You have probably heard _employee_, which is used in the sense of a person employed by a company.  I have never heard the word _unemployee._  It would be a logical, but to an anglophone an amusing invented word, I think.


----------



## paulochine

no way you never heard it,if you say is a word unoffical,maybe, but I just googled it,people tell.anyway,i be told this an " American English"
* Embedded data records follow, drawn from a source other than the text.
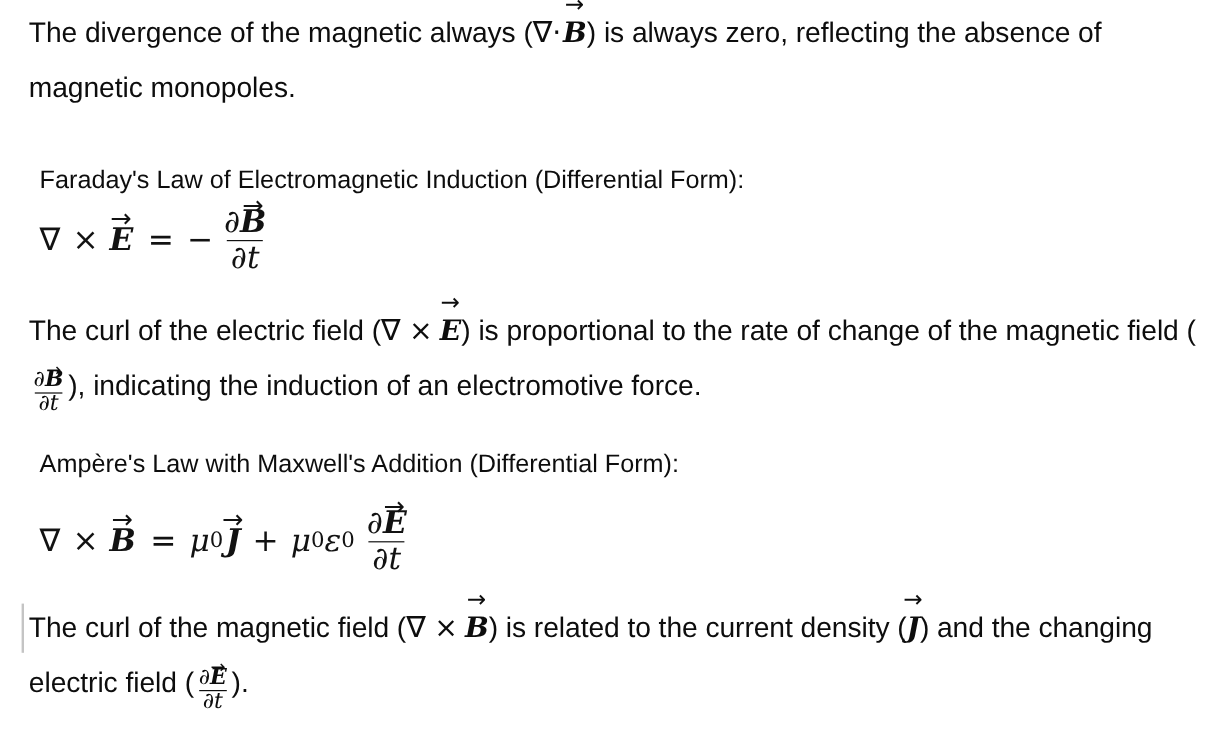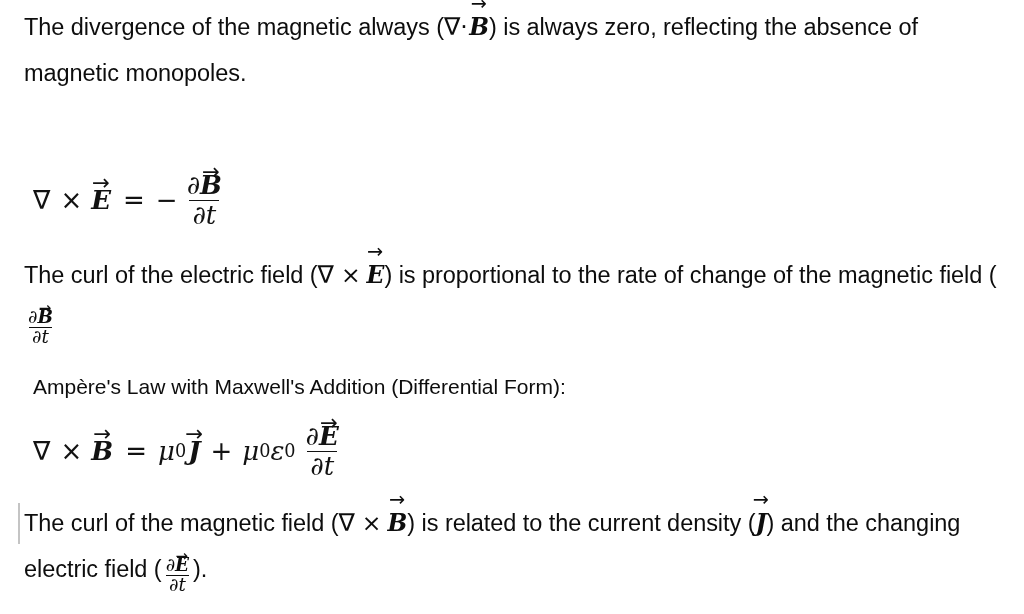--- a/index.html
+++ b/index.html
@@ -168,6 +168,7 @@
     <span>The divergence of the magnetic always (</span><span class="inline-math"><span class="nabla">∇</span><span class="op spacer-dot">·</span><span class="vec"><span class="vec-arrow">→</span><span class="vec-base mi">B</span></span></span><span>) is always zero, reflecting the absence of magnetic monopoles.</span>
   </div>
 
+  <div class="heading" style="top:136px;">Faraday's Law of Electromagnetic Induction (Differential Form):</div>
 
   <div class="display-eq" style="top:172px;">
     <span class="nabla">∇</span>

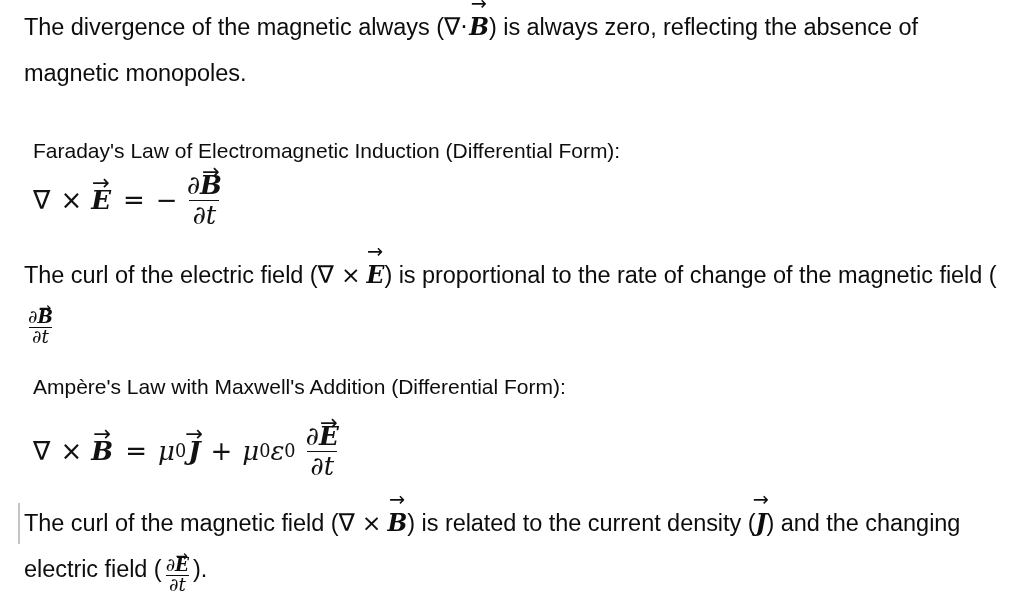--- a/index.html
+++ b/index.html
@@ -191,7 +191,7 @@
     <span>The curl of the electric field (</span><span class="inline-math"><span class="nabla">∇</span><span style="display:inline-block;width:7px"></span><span class="op">×</span><span style="display:inline-block;width:6px"></span><span class="vec"><span class="vec-arrow">→</span><span class="vec-base mi">E</span></span></span><span>) is proportional to the rate of change of the magnetic field (</span><span class="frac frac-inline">
         <span class="num"><span class="mi-reg">∂</span><span class="vec"><span class="vec-arrow">→</span><span class="vec-base mi">B</span></span></span>
         <span class="den"><span class="mi-reg">∂</span><span class="mi-reg">t</span></span>
-      </span>
+      </span><span>), indicating the induction of an electromotive force.</span>
   </div>
 
   <div class="heading" style="top:372px;">Ampère's Law with Maxwell's Addition (Differential Form):</div>

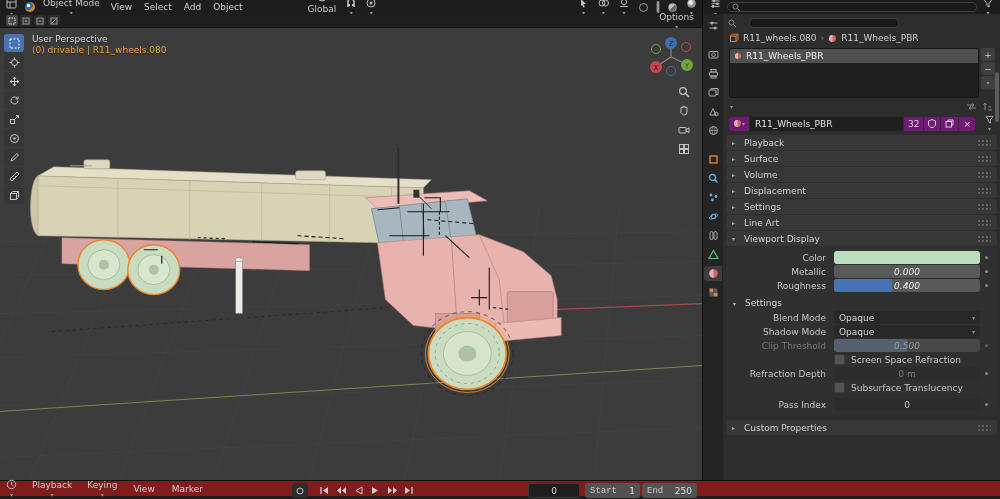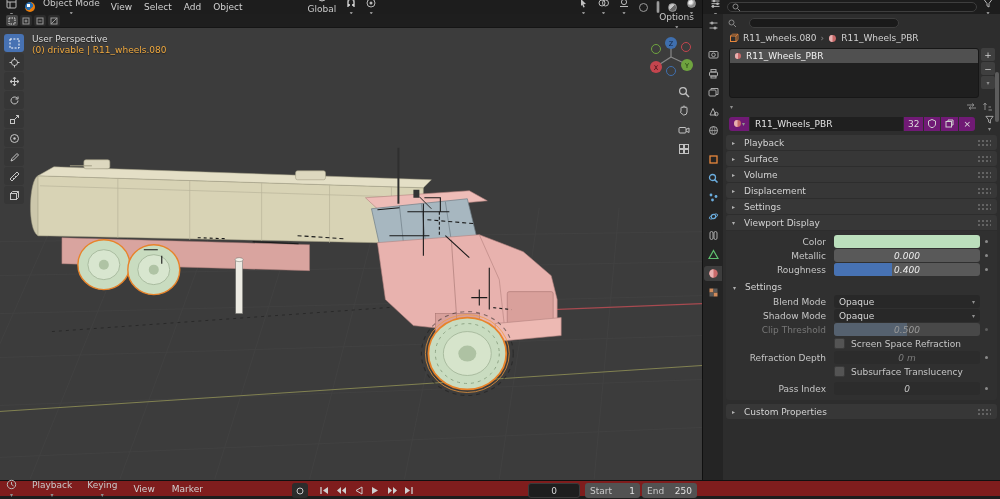--- a/index.html
+++ b/index.html
@@ -629,6 +629,11 @@
             <span>Settings</span>
             <span class="grip"></span>
           </div>
+        <div class="phead">
+            <span class="arrow">▸</span>
+            <span>Line Art</span>
+            <span class="grip"></span>
+          </div>
 
         <div class="phead" style="border-radius:3px 3px 0 0">
           <span class="arrow">▾</span>

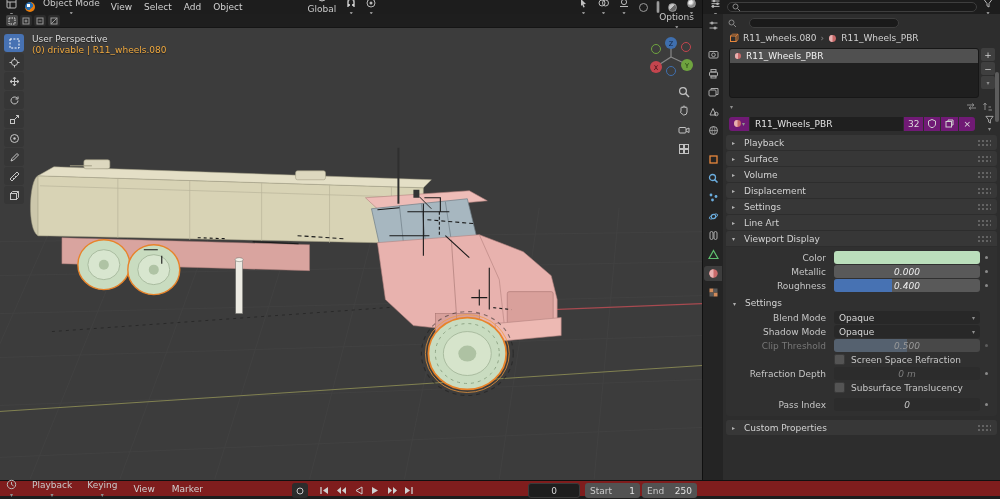--- a/index.html
+++ b/index.html
@@ -69,7 +69,7 @@
   .swatch{background:#bbdfbc;}
   .dd{background:#282828;justify-content:flex-start;padding:0 5px;color:#d6d6d6;}
   .dd .sp{flex:1;}
-  .numf{background:#2c2c2c;color:#c6c6c6;font-style:italic;}
+  .numf{background:#2c2c2c;color:#c6c6c6;}
   .numf.dis{color:#7e7e7e;}
   .dotcol{flex:0 0 13px;display:flex;justify-content:center;}
   .kdot{width:3px;height:3px;border-radius:50%;background:#8a8a8a;}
--------------------------------------------------------------------
路漫漫兮其修远，吾将上下而求索


----------



## virtdave

I did not think to google _unemployee_, so I just did...and yes, there are a surprising number of hits...but I think it's only used humorously, and in http://www.spellingcenter.com/unemployee
it's designated as a misspelled word.


----------



## SylviaF

anangelaway said:
			
		

> Bonjour!
> 
> D'après notre cher et tendre TLFi, il y aurait 4 différents types de chômeurs:
> [/font][/size]
> However, I woud agree with jobseeker. Somehow if it is related to unemployment benefits, only the jobseekers would get an allowance logically. As they have to be registered as jobseekers: they are 'actively' looking for a job and then in the meantime would receive some benefits.


 
Exactly ... my report is all about the activities that jobseekers have to undertake in order to retain their unemployment benefit rights .... "Jobseekers" not seeking actively enough, may lose their rights in certain countries (but retain their rights to welfare benefits ...).  Complicated, did someone say complicated ? 

Your help has been great and is much appreciated.


----------